*WHAT NEEDS TO BE DONE*
In the copy you make, keep each entry exactly as it is and leave out all images.

[Saved data entries]

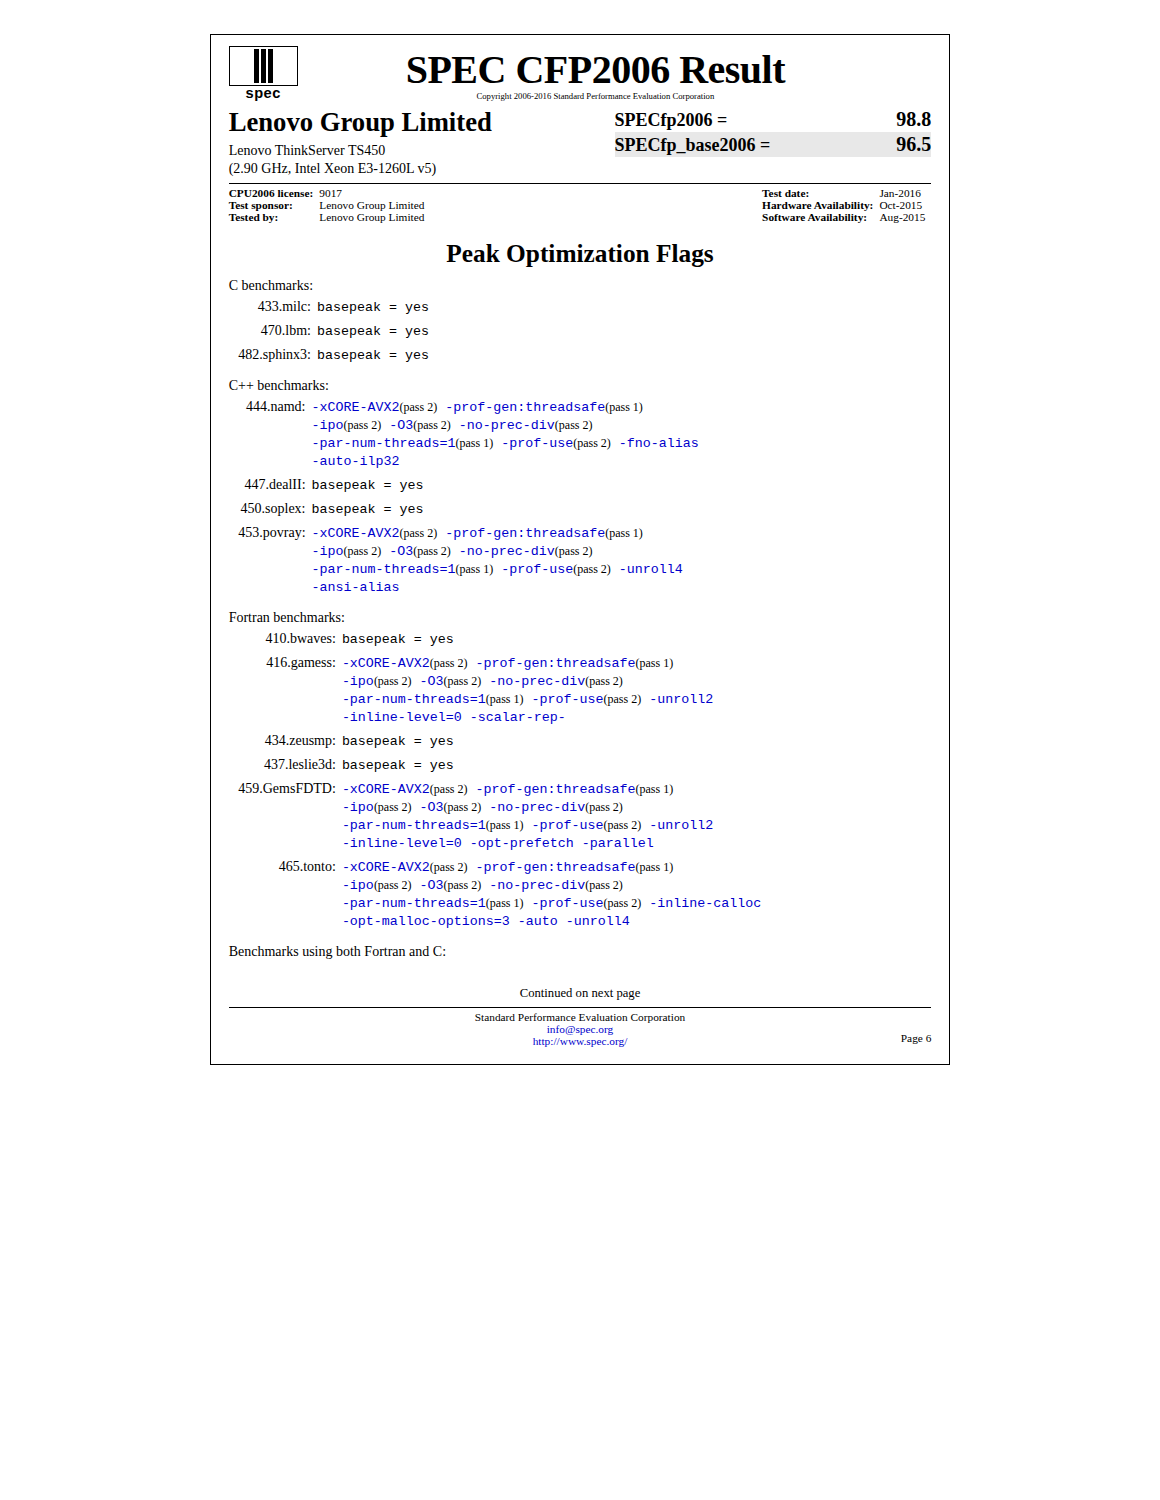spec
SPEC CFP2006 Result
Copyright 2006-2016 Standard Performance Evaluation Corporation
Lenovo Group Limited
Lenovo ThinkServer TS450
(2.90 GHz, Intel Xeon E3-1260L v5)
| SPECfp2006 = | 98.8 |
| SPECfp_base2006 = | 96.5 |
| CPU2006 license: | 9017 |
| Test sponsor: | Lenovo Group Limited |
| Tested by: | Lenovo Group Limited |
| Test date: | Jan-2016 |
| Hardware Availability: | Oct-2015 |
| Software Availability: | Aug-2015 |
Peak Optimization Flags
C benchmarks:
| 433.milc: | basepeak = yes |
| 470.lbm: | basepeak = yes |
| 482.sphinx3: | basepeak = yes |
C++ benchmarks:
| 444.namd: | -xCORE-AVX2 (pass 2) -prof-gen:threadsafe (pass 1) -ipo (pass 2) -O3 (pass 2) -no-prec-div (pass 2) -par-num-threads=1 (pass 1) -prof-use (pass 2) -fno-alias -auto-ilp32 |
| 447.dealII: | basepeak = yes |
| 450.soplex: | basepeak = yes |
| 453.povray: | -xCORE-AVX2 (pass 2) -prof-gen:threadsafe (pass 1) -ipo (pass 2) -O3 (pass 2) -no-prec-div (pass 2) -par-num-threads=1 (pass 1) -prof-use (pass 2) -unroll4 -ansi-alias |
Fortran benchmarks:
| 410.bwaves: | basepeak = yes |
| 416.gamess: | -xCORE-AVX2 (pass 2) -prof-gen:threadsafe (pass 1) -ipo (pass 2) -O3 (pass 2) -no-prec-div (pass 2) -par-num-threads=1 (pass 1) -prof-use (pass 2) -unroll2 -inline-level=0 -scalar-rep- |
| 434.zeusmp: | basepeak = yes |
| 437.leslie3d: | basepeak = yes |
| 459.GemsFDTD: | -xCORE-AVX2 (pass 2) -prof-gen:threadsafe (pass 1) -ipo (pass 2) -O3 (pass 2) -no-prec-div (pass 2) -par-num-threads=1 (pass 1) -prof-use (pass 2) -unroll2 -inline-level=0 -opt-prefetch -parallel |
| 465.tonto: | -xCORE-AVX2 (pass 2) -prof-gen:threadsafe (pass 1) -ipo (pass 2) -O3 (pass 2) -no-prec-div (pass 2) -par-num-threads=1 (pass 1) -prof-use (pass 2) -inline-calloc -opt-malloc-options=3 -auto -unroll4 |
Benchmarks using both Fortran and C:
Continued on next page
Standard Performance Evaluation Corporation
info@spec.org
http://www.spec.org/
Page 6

*RESULT FOR THIS EXERCISE*
spec
SPEC CFP2006 Result
Copyright 2006-2016 Standard Performance Evaluation Corporation
Lenovo Group Limited
Lenovo ThinkServer TS450
(2.90 GHz, Intel Xeon E3-1260L v5)
| SPECfp2006 = | 98.8 |
| SPECfp_base2006 = | 96.5 |
| CPU2006 license: | 9017 |
| Test sponsor: | Lenovo Group Limited |
| Tested by: | Lenovo Group Limited |
| Test date: | Jan-2016 |
| Hardware Availability: | Oct-2015 |
| Software Availability: | Aug-2015 |
Peak Optimization Flags
C benchmarks:
| 433.milc: | basepeak = yes |
| 470.lbm: | basepeak = yes |
| 482.sphinx3: | basepeak = yes |
C++ benchmarks:
| 444.namd: | -xCORE-AVX2 (pass 2) -prof-gen:threadsafe (pass 1) -ipo (pass 2) -O3 (pass 2) -no-prec-div (pass 2) -par-num-threads=1 (pass 1) -prof-use (pass 2) -fno-alias -auto-ilp32 |
| 447.dealII: | basepeak = yes |
| 450.soplex: | basepeak = yes |
| 453.povray: | -xCORE-AVX2 (pass 2) -prof-gen:threadsafe (pass 1) -ipo (pass 2) -O3 (pass 2) -no-prec-div (pass 2) -par-num-threads=1 (pass 1) -prof-use (pass 2) -unroll4 -ansi-alias |
Fortran benchmarks:
| 410.bwaves: | basepeak = yes |
| 416.gamess: | -xCORE-AVX2 (pass 2) -prof-gen:threadsafe (pass 1) -ipo (pass 2) -O3 (pass 2) -no-prec-div (pass 2) -par-num-threads=1 (pass 1) -prof-use (pass 2) -unroll2 -inline-level=0 -scalar-rep- |
| 434.zeusmp: | basepeak = yes |
| 437.leslie3d: | basepeak = yes |
| 459.GemsFDTD: | -xCORE-AVX2 (pass 2) -prof-gen:threadsafe (pass 1) -ipo (pass 2) -O3 (pass 2) -no-prec-div (pass 2) -par-num-threads=1 (pass 1) -prof-use (pass 2) -unroll2 -inline-level=0 -opt-prefetch -parallel |
| 465.tonto: | -xCORE-AVX2 (pass 2) -prof-gen:threadsafe (pass 1) -ipo (pass 2) -O3 (pass 2) -no-prec-div (pass 2) -par-num-threads=1 (pass 1) -prof-use (pass 2) -inline-calloc -opt-malloc-options=3 -auto -unroll4 |
Benchmarks using both Fortran and C:
Continued on next page
Standard Performance Evaluation Corporation
info@spec.org
http://www.spec.org/
Page 6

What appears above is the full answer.